# Study: Listening to music eases pain for many



## Manxfeeder (Oct 19, 2010)

According to this article, listening to music can help alleviate pain, with pop music coming in slightly above classical music.

http://www.france24.com/en/20131024-listening-music-eases-pain-many-survey

Personally, when I'm in pain, I don't listen to music. How about you?


----------



## Huilunsoittaja (Apr 6, 2010)

Depending on the piece of music, it can even be a pain amnesiac. I remember an incident a few months ago where I was feeling down about something (I forgot what it was, hence my story), but I started listening to some up-beat Arensky and Glazunov, and it made me so happy that I took a moment to ponder what was I actually sad about in the first place? I completely forgot, and it was brooding thoughts I only had like 3-4 minutes before! I was intrigued with how much influence the music had on my emotionality. It's as if the bad thoughts never existed...

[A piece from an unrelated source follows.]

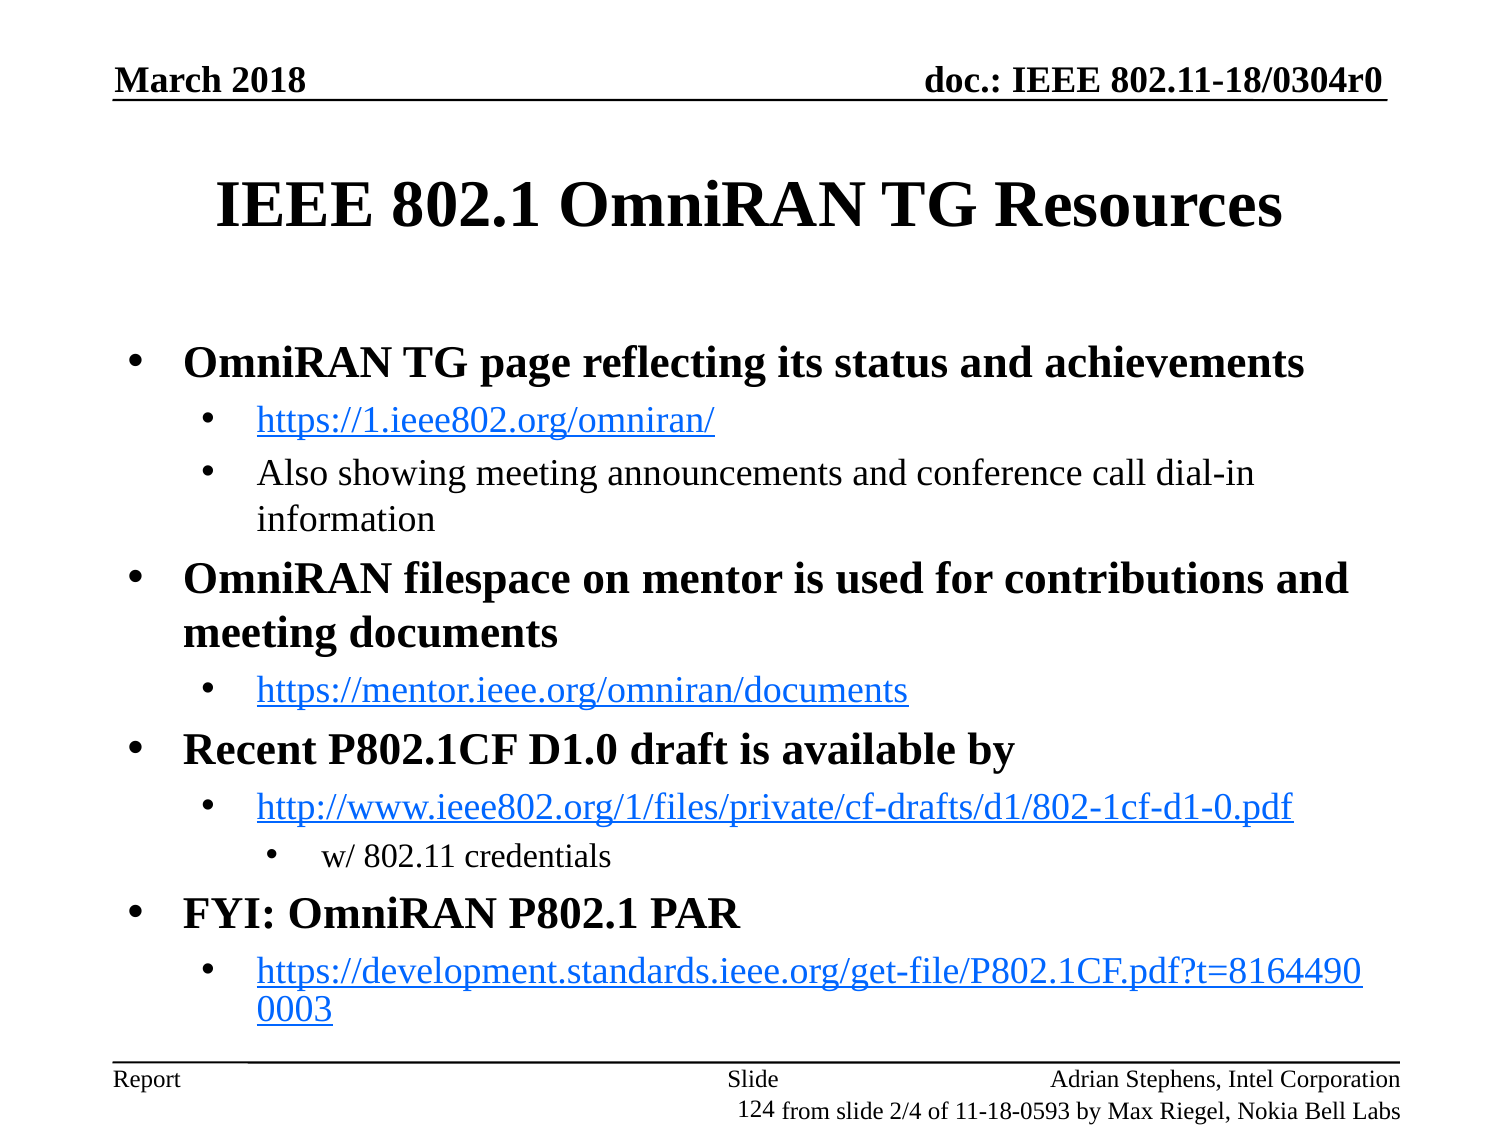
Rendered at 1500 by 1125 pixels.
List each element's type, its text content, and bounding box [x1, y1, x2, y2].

If only more pieces actually did that for me, only a handful of _truly _mood-enhancing pieces are out there for me.


----------



## deggial (Jan 20, 2013)

Manxfeeder said:


> According to this article, listening to music can help alleviate pain, with pop music coming in slightly above classical music.

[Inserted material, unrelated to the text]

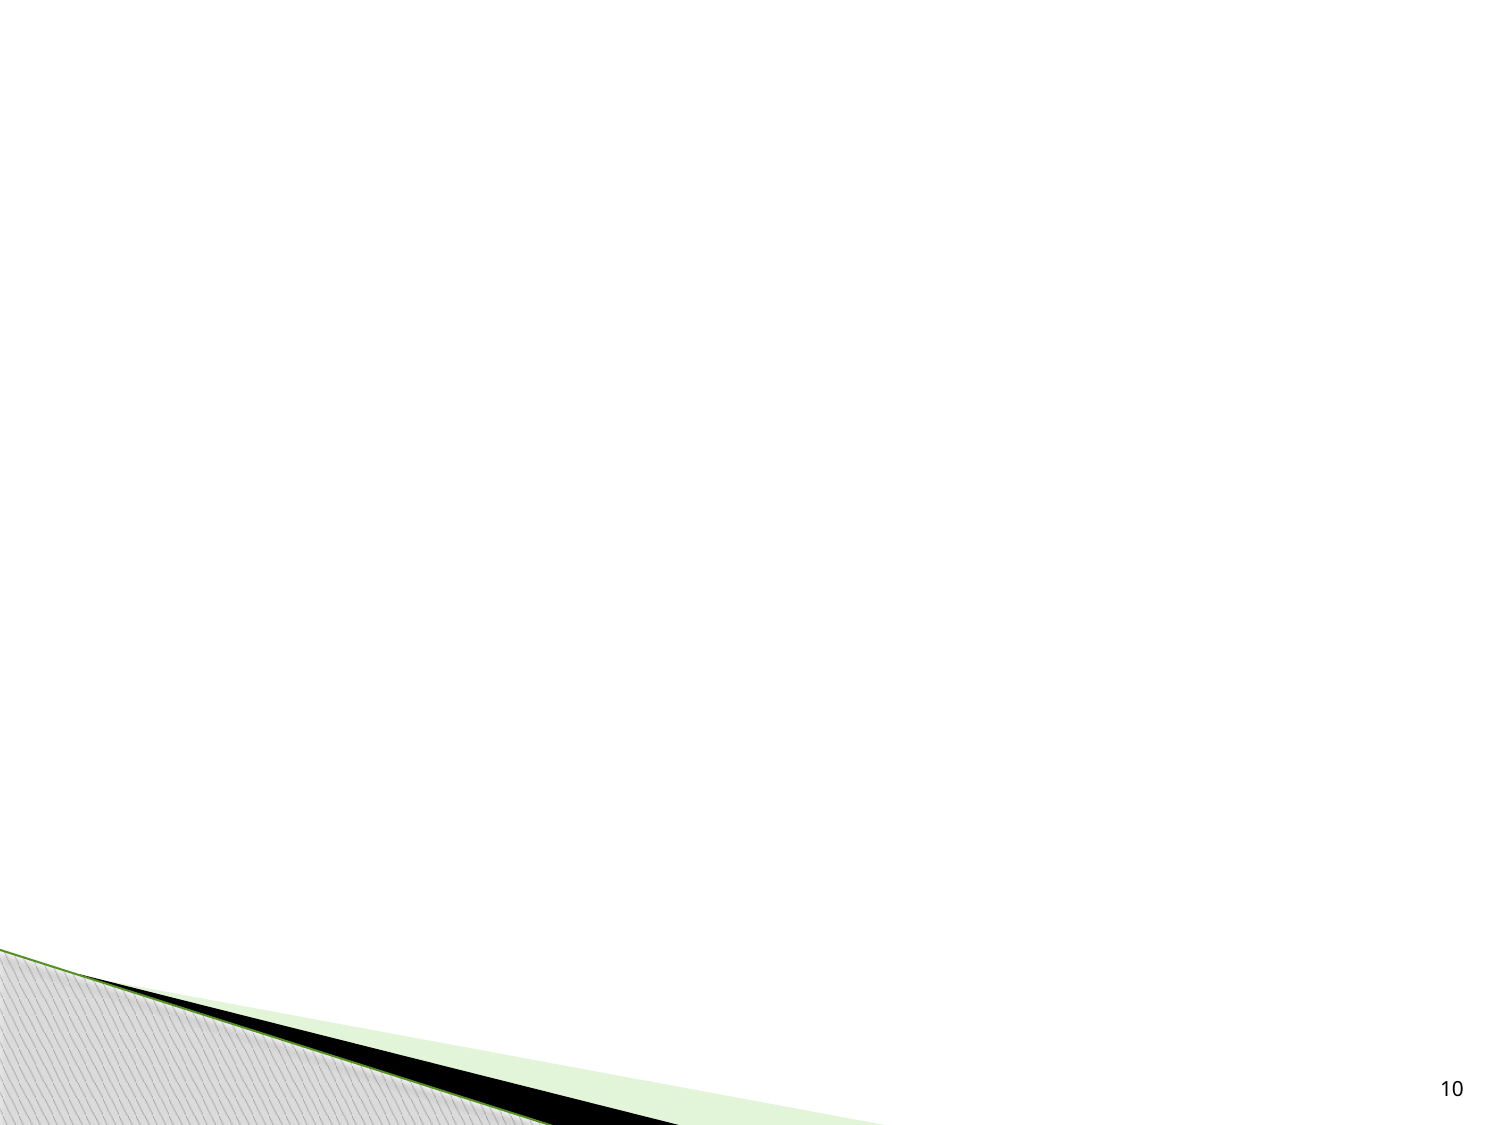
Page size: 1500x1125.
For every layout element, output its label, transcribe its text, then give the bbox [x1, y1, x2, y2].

obviously pop music is more relaxing!

I figure it alleviates pain in the sense that it focuses your attention on something else (more pleasant).


----------



## mstar (Aug 14, 2013)

Heh listen to Tchaikovsky's 6th Symphony. That'll surely alleviate pain!


----------



## shangoyal (Sep 22, 2013)

Yes, music is like a person you are talking to. You are not talking but you can recognize the things you are feeling in the music itself, or just enjoy it for the sake of it. Either by distraction or recognition, music takes pain away.


----------



## Ukko (Jun 4, 2010)

Never tried it, but if I can manage it, next time I'll listen to lute music. The lute talks to me, in a way beyond language.


----------



## brotagonist (Jul 11, 2013)

When I (rarely) experience pain (malaise, headache, fever...), I definitely cannot listen to pop music. The pounding beat and incessant singing drives me to nausea and vomiting and increases the severity of the illness. I listen to classical music, at very low volume, or, if I feel really bad, then to nothing at all. Classical music is also a good balm for general listlessness, insomnia, restlessness, etc. Pop is generally irritating when I am not feeling my usual 100% greatness.


----------



## Weston (Jul 11, 2008)

I think doing anything you enjoy can decrease pain if its not too intense (the doing or the pain either one). Certainly doing stuff I don't enjoy increases the perception of pain, even when I'm not in pain. Did we need a study to figure this out?


----------